The Toronto Real Estate Board (TREB) has recently released its housing data for the month of June. With a total of 7,974 sales reported, not only is this a 37.3% drop from the same time last year, it also represents the lowest sales total for the month of June since 2002. It's now been close to three months since the Ontario Government implemented the Fair Housing Plan, and we're beginning to see its impact with more houses coming to market, longer sales cycles and a reduction in pricing.
Though the average sales price was up 6.3% year-over-year to $793,915, it should be noted that the average sales price has declined in each of the past two months, from $920,791 in April. A high volume of new listings over the past three months (active listings are up 59.6% year-over-year) suggests that home owners may feel that prices have peaked, while buyers, who suddenly have a larger selection to choose from, are taking their time to find the right property or even sitting on the sidelines as they wait to see the true impact of the government policy.

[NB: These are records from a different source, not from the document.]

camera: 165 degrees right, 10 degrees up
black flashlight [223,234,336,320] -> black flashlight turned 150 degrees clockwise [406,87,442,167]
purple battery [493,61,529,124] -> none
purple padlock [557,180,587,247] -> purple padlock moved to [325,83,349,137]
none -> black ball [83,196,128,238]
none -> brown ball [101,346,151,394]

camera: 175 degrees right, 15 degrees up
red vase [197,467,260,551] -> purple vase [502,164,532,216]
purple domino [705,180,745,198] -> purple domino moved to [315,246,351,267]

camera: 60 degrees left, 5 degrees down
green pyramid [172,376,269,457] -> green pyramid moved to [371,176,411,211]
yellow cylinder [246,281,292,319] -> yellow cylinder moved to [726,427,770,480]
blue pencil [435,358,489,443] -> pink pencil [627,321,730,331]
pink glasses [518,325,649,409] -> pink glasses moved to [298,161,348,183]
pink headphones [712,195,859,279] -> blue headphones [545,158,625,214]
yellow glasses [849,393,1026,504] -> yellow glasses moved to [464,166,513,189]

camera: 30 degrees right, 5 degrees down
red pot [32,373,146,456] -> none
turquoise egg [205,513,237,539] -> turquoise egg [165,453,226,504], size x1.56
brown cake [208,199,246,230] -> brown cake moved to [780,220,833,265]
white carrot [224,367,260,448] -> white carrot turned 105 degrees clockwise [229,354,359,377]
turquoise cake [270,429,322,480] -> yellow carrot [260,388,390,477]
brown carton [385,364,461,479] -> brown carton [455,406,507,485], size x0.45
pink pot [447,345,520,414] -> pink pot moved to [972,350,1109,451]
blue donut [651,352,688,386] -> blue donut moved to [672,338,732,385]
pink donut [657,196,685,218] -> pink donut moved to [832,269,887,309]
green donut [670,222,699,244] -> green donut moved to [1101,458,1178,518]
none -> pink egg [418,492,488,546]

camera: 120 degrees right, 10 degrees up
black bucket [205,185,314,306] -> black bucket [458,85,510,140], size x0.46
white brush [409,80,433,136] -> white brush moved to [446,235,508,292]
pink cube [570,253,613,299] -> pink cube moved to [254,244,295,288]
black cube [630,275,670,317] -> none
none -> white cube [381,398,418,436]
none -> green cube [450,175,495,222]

As the market changes and the sales cycle becomes a little longer, we are noticing a change in the relationship between list price and sale price. In April, for example, in the City of Toronto, the average time a home was on market prior to sale was 10 days, with the average sale price being 11% over the list price. This June, in the City of Toronto, the average time a home was on the market prior to its sale was 15 days, with the average sale price only 1% over the list price. Though early, this suggests the marketing strategy for listing prices is changing, with sellers coming to market with figures more reflective of their intended sales price.